Contrairement à des maladies comme le VIH où l'infection remonte à un jour précis, il n'est pas possible, selon le parquet, de définir le début exact d'une intoxication à l'amiante, qui peut prendre plusieurs années. Autrement dit, sans date précise, pas de responsable précis.
C'est la raison pour laquelle le parquet requiert l'arrêt de l'instruction dans une vingtaine d'enquêtes pénales ouvertes contre des entreprises dont les salariés ont développé des pathologies dues à l'amiante.
Parmi les dossiers actuellement instruits, il y a notamment celui de la société Eternit, premier producteur français d'amiante-ciment jusqu'à l'interdiction de la fibre, celui de l'usine de Condé-sur-Noireau dans le Calvados, de l'entreprise Everite implantée par Saint-Gobain, des anciens chantiers navals de la Normed à Dunkerque ou encore du campus de Jussieu.
« Un véritable naufrage de l'institution judiciaire »
C’est un vrai coup de tonnerre pour les victimes qui se battent depuis 20 ans. Car cette requête du parquet pourrait tout simplement ouvrir la voie à une série de non-lieux. Il semble en effet désormais très compliqué d'imputer la responsabilité à une personne physique puisqu'il n'y a pas de date officielle des faits.

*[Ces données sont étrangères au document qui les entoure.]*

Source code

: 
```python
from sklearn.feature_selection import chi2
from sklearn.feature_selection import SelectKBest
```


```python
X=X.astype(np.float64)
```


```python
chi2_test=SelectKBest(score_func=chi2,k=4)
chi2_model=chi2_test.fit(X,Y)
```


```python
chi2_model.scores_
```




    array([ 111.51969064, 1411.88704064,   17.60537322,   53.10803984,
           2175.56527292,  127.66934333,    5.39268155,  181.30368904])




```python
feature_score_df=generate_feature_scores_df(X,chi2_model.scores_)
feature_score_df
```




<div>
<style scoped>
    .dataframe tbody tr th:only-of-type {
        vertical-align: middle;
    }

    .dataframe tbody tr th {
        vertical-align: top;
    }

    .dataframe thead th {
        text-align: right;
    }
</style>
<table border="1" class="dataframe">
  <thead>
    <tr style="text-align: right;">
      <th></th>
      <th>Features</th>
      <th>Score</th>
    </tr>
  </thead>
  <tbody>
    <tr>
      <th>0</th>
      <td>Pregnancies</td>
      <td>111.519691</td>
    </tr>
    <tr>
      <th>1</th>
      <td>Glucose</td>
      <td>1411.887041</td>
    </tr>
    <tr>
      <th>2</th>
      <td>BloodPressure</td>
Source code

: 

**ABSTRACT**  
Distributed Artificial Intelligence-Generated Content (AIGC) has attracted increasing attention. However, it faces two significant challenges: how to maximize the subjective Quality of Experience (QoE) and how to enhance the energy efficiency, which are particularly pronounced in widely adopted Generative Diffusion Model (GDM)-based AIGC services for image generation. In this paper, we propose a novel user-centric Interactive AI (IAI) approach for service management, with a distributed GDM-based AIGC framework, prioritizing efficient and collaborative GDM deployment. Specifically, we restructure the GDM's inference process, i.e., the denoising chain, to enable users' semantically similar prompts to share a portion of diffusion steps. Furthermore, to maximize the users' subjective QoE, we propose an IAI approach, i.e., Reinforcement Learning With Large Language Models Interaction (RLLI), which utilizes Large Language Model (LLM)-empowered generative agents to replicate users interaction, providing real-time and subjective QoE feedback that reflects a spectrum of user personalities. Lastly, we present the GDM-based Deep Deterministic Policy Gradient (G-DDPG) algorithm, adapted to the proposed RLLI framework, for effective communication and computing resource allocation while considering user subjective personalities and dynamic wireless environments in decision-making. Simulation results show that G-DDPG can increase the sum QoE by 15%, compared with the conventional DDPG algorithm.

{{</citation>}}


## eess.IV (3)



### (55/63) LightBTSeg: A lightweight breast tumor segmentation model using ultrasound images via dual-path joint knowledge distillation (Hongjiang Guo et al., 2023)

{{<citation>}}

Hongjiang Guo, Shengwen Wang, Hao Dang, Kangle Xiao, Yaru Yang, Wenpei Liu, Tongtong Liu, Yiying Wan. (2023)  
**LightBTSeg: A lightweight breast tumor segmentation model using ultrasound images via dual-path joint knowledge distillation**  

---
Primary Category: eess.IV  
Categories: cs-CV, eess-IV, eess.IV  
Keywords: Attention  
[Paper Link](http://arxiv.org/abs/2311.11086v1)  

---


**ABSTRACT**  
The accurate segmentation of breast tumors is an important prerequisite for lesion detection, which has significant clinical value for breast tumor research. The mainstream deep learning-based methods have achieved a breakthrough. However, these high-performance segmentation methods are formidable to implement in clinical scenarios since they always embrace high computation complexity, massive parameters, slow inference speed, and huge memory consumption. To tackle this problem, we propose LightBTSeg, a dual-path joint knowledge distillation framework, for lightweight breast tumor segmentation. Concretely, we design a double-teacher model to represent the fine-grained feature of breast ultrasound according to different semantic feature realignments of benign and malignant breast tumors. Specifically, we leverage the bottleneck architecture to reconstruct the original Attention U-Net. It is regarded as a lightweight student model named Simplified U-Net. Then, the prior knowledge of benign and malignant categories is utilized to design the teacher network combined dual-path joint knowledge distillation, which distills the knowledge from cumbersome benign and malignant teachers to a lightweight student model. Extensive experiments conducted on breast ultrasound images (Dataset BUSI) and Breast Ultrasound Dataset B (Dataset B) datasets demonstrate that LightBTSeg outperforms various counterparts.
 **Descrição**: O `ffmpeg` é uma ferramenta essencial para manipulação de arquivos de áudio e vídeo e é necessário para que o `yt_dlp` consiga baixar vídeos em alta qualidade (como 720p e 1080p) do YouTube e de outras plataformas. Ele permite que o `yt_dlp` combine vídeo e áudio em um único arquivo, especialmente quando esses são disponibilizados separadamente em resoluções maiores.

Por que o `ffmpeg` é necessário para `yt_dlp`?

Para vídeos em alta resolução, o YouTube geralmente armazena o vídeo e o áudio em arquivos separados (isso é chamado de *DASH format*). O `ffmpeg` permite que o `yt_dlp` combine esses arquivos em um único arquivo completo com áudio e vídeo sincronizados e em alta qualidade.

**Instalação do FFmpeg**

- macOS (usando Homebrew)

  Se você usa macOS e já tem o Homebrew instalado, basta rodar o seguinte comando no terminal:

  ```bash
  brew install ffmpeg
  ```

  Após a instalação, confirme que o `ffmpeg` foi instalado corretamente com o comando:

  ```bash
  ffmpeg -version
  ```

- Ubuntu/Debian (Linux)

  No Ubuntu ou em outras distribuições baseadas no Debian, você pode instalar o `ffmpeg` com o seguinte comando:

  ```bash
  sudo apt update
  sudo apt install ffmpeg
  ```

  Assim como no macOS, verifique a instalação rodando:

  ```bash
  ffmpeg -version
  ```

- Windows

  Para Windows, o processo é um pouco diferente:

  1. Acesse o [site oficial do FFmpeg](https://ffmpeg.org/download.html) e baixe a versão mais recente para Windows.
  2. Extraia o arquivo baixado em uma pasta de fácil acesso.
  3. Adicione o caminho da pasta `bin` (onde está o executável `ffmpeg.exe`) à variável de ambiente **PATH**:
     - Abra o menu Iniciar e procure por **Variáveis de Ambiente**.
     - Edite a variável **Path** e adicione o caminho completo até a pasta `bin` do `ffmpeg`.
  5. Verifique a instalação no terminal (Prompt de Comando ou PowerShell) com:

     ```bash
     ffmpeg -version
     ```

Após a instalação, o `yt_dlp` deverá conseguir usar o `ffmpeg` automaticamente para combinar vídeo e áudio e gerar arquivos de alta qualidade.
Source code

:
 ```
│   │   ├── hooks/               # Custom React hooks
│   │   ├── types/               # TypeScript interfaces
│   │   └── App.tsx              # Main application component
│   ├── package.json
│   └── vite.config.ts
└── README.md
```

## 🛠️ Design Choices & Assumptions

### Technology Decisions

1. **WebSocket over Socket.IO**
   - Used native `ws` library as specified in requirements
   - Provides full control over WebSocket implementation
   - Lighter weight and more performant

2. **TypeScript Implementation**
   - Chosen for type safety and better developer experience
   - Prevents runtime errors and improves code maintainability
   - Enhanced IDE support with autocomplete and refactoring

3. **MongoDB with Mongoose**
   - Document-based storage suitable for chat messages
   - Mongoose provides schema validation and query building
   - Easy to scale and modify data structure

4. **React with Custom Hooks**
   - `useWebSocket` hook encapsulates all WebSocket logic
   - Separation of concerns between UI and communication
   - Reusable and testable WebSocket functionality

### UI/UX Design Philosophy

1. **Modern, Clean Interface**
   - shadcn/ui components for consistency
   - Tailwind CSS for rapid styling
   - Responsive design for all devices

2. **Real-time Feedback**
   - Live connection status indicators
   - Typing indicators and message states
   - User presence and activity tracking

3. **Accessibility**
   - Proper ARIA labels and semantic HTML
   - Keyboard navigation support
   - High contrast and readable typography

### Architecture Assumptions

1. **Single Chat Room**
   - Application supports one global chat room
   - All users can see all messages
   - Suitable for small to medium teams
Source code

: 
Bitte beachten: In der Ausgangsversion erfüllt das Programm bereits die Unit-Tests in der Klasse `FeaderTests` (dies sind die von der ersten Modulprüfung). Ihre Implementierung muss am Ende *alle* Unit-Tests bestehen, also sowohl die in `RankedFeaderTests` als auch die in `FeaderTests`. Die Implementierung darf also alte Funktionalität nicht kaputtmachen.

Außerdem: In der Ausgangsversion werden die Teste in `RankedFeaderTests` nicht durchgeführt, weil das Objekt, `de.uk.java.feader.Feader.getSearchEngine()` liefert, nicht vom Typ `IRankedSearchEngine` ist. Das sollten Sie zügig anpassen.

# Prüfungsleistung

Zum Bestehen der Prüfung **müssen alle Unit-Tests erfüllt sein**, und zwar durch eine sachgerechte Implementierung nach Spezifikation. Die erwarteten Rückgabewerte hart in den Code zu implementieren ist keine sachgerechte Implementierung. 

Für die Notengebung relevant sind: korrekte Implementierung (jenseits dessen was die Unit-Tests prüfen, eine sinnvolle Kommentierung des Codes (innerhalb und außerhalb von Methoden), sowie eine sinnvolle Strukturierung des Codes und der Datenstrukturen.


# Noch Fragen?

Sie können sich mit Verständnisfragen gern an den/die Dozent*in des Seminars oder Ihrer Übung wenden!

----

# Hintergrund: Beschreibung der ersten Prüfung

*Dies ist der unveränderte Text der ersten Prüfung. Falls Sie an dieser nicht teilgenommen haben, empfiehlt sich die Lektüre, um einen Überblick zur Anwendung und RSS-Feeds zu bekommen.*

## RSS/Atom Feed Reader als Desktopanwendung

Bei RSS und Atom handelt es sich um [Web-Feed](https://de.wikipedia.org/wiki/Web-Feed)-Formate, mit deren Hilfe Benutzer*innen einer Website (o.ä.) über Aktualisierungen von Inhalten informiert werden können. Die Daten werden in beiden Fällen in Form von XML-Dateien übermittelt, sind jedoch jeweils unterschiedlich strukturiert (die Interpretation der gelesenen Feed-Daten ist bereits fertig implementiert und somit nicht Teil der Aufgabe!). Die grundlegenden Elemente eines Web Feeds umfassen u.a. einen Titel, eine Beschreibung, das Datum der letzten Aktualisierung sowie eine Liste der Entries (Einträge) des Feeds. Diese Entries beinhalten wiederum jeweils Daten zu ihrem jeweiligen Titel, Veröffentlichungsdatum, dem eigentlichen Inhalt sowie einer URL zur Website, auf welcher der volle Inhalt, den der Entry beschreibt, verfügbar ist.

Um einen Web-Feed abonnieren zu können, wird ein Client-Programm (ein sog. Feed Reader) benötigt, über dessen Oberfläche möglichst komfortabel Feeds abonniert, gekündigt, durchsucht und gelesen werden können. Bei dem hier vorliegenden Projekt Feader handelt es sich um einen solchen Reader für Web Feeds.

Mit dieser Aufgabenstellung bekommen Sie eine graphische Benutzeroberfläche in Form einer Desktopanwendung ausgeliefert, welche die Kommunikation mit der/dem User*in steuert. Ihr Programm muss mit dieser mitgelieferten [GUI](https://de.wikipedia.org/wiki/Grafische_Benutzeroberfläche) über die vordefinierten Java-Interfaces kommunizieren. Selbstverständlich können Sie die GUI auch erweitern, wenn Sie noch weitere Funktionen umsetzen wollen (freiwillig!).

C'est pourtant la base de toute investigation.
Du côté des associations et des avocats on dénonce une position « consternante » et « vertigineuse » du parquet. L'Association nationale des victimes de l'amiante (Andeva) et la Fédération nationale des accidentés du travail et des handicapés (Fnath) parlent même d’un « un véritable naufrage de l'institution judiciaire ». « C'est un scandale absolu d'arriver à une telle conclusion après 20 ans d'instruction », s'est indigné François Desriaux, l'un des porte-parole de l'Andeva. L'association a annoncé qu'elle fera appel quand les ordonnances de non-lieu tomberont.
Amiante : après le scandale sanitaire, le sandale judiciaire. Vers un non lieu général = l'amnistie des responsableshttps://t.co/XFA192sCc4 pic.twitter.com/MYNw9DD07k
François Desriaux (@fdesriaux) 27 juin 2017
Selon les autorités sanitaires qui imputent à l'amiante 10 à 20% des cancers du poumon, l'exposition à cette fibre pourrait provoquer jusqu'à 100 000 décès d'ici à 2025. D'après l'Andeva, 3 000 personnes meurent chaque année.
On a le sentiment que la justice n'a pas envie que ce procès énorme ait lieu, que la justice française n'est pas armée pour faire face à un procès de cette ampleur mais pourtant, les victimes y ont droit. (...) Les personnes responsables des décisions qui ont été prises ou qui n'ont pas été prises au moment où il fallait les prendre, il faut bien qu'elles répondent de leurs actes devant une juridiction pénale.